Dataset:

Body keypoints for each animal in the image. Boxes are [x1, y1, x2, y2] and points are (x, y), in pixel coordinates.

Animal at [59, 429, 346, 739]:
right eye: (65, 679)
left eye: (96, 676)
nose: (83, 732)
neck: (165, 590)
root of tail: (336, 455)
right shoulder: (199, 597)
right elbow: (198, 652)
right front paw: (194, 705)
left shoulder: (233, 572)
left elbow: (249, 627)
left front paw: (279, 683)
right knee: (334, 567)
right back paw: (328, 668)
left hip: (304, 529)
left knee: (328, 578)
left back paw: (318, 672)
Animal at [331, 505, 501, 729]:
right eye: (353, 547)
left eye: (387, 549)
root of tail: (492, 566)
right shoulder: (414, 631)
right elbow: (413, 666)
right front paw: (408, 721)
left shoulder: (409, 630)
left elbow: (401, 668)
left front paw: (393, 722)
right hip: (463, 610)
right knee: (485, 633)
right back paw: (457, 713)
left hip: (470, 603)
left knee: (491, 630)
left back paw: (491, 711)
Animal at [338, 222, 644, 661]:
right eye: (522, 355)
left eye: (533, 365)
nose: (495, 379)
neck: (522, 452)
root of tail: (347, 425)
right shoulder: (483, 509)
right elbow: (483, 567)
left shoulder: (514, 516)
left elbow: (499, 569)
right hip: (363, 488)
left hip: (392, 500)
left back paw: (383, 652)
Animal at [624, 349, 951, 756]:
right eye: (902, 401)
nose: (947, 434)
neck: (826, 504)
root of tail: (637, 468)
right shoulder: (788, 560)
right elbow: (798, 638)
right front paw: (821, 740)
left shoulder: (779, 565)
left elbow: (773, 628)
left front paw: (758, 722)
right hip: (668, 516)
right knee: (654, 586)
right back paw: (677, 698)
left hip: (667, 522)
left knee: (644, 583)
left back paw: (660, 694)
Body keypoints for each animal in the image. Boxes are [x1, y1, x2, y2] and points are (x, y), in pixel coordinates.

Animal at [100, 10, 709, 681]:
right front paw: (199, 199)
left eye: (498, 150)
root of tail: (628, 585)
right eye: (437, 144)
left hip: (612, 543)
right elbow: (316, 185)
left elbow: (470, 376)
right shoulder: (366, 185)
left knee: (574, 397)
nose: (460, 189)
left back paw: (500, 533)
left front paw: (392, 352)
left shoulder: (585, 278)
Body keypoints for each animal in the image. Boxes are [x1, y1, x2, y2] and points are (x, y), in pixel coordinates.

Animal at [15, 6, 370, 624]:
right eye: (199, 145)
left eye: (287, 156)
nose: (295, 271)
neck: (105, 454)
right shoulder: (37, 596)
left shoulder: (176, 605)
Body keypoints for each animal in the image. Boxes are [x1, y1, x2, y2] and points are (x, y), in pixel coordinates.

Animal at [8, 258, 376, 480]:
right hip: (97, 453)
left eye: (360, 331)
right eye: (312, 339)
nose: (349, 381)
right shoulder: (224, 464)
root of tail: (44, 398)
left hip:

Task prompt: Restate exactly, and only, the line containing "left shoulder: (409, 630)" together with all lines after it to the end of the material.

Exercise output:
left shoulder: (409, 630)
left elbow: (401, 668)
left front paw: (393, 722)
right hip: (463, 610)
right knee: (485, 633)
right back paw: (457, 713)
left hip: (470, 603)
left knee: (491, 630)
left back paw: (491, 711)
Animal at [338, 222, 644, 661]:
right eye: (522, 355)
left eye: (533, 365)
nose: (495, 379)
neck: (522, 452)
root of tail: (347, 425)
right shoulder: (483, 509)
right elbow: (483, 567)
left shoulder: (514, 516)
left elbow: (499, 569)
right hip: (363, 488)
left hip: (392, 500)
left back paw: (383, 652)
Animal at [624, 349, 951, 756]:
right eye: (902, 401)
nose: (947, 434)
neck: (826, 504)
root of tail: (637, 468)
right shoulder: (788, 560)
right elbow: (798, 638)
right front paw: (821, 740)
left shoulder: (779, 565)
left elbow: (773, 628)
left front paw: (758, 722)
right hip: (668, 516)
right knee: (654, 586)
right back paw: (677, 698)
left hip: (667, 522)
left knee: (644, 583)
left back paw: (660, 694)
Body keypoints for each animal in the image. Boxes are [x1, y1, x2, y2] and points are (x, y), in pixel coordinates.

Animal at [100, 10, 709, 681]:
right front paw: (199, 199)
left eye: (498, 150)
root of tail: (628, 585)
right eye: (437, 144)
left hip: (612, 543)
right elbow: (316, 185)
left elbow: (470, 376)
right shoulder: (366, 185)
left knee: (574, 397)
nose: (460, 189)
left back paw: (500, 533)
left front paw: (392, 352)
left shoulder: (585, 278)
Body keypoints for each animal in the image. Boxes are [x1, y1, x2, y2] and points are (x, y), in pixel coordinates.

Animal at [15, 6, 370, 624]:
right eye: (199, 145)
left eye: (287, 156)
nose: (295, 271)
neck: (105, 454)
right shoulder: (37, 596)
left shoulder: (176, 605)
Body keypoints for each animal in the image. Boxes are [x1, y1, x2, y2] and points are (x, y), in pixel coordinates.

Animal at [8, 258, 376, 480]:
right hip: (97, 453)
left eye: (360, 331)
right eye: (312, 339)
nose: (349, 381)
right shoulder: (224, 464)
root of tail: (44, 398)
left hip:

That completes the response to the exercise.